What to do.
Starting at the line with "left shoulder: (240, 179)" and going on through the line with "right back paw: (494, 212)", reproduce each line in the records below exactly and nothing more.

Extracted records.
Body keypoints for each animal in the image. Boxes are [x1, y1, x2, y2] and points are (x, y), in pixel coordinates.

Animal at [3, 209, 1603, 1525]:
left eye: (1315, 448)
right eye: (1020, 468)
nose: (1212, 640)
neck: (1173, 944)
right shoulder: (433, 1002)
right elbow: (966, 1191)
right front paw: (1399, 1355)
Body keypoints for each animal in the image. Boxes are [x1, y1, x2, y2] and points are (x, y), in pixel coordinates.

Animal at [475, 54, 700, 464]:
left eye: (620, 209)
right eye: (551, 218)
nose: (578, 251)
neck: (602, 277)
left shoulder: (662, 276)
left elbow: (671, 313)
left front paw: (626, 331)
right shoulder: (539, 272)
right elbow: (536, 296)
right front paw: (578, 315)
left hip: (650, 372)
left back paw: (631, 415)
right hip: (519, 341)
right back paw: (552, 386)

==

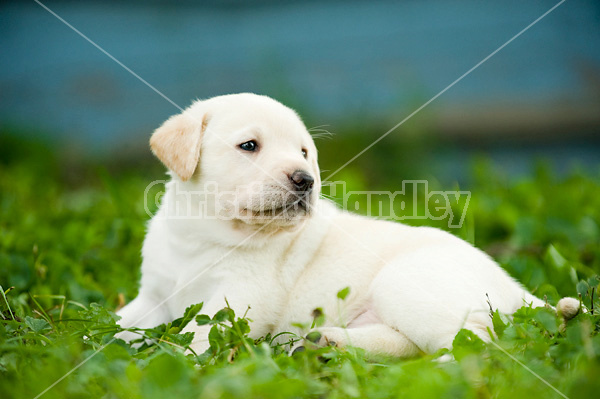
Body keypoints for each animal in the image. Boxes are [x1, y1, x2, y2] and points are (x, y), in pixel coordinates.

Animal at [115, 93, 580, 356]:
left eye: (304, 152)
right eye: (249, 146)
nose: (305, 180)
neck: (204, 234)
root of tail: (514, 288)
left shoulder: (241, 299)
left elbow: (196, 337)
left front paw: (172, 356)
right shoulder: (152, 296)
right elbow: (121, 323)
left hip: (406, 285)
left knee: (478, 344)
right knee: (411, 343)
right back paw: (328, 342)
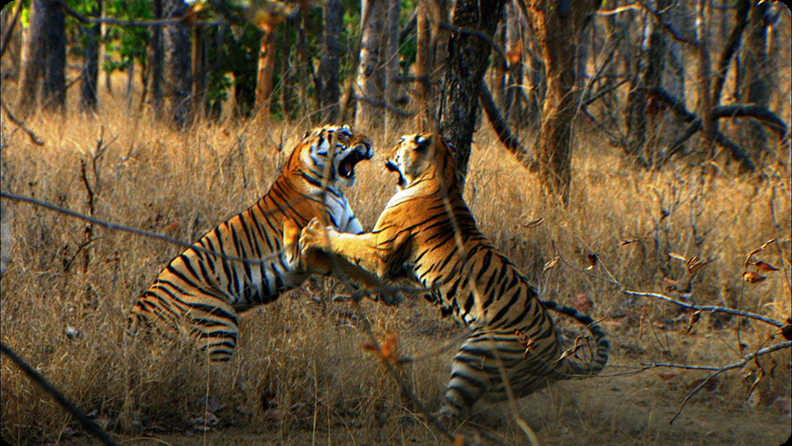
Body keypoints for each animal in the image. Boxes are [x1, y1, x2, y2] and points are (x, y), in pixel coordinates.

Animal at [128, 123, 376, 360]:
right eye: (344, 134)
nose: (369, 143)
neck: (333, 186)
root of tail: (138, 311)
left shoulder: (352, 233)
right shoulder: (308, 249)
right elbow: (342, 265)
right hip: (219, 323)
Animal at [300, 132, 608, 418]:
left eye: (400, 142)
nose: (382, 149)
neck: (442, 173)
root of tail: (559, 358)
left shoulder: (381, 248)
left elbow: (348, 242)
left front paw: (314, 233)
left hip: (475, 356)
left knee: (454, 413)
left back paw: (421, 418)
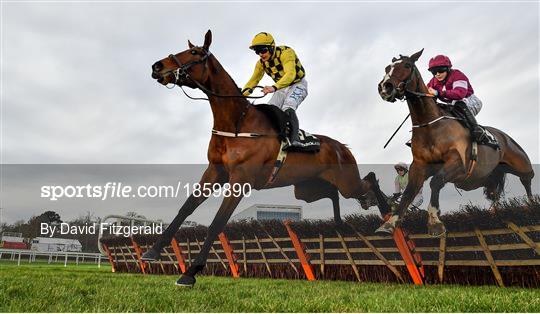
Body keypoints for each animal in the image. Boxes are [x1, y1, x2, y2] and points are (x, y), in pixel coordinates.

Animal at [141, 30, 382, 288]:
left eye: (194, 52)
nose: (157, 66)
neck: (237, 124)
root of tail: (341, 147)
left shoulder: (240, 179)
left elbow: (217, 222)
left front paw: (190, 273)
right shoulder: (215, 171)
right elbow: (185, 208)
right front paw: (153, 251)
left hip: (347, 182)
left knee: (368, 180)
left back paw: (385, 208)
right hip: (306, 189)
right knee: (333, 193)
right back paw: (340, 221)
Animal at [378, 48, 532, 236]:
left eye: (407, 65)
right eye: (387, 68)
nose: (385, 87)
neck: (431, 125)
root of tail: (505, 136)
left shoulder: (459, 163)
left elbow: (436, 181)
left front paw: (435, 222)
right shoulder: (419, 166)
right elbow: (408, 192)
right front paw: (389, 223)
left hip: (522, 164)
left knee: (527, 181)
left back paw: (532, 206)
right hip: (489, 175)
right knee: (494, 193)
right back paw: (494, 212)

==

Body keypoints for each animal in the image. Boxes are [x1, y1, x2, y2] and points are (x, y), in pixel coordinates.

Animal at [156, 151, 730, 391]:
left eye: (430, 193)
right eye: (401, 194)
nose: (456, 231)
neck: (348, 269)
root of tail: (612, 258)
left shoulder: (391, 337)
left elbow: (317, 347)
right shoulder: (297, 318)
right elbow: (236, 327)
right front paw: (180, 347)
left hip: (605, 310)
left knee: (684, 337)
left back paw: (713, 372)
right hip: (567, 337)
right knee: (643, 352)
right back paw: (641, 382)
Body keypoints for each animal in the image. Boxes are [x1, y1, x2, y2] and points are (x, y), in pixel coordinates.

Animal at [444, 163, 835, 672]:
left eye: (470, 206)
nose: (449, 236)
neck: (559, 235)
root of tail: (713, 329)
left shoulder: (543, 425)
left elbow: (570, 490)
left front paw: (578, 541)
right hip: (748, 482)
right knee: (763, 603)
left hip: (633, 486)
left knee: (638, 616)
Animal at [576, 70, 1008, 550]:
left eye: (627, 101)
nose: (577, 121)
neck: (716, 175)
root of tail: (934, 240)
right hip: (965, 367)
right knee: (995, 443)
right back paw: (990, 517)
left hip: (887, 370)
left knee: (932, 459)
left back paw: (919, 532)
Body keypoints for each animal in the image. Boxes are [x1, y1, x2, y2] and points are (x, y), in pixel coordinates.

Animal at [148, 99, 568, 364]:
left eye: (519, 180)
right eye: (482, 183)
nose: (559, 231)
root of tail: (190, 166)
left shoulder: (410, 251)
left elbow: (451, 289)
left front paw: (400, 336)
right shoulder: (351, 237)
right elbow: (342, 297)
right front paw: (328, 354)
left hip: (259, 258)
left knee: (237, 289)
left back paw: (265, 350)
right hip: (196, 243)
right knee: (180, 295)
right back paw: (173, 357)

Answer to this task.
left shoulder: (240, 179)
left elbow: (217, 222)
left front paw: (190, 273)
right shoulder: (215, 171)
right elbow: (185, 208)
right front paw: (153, 251)
left hip: (347, 182)
left knee: (368, 180)
left back paw: (385, 208)
right hip: (306, 189)
right knee: (333, 193)
right back paw: (340, 221)
Animal at [378, 48, 532, 236]:
left eye: (407, 65)
right eye: (387, 68)
nose: (385, 87)
neck: (431, 125)
root of tail: (505, 136)
left shoulder: (459, 163)
left elbow: (436, 181)
left front paw: (435, 222)
right shoulder: (419, 166)
right elbow: (408, 192)
right front paw: (389, 223)
left hip: (522, 164)
left knee: (527, 181)
left back paw: (532, 206)
right hip: (489, 175)
right knee: (494, 193)
right back paw: (494, 212)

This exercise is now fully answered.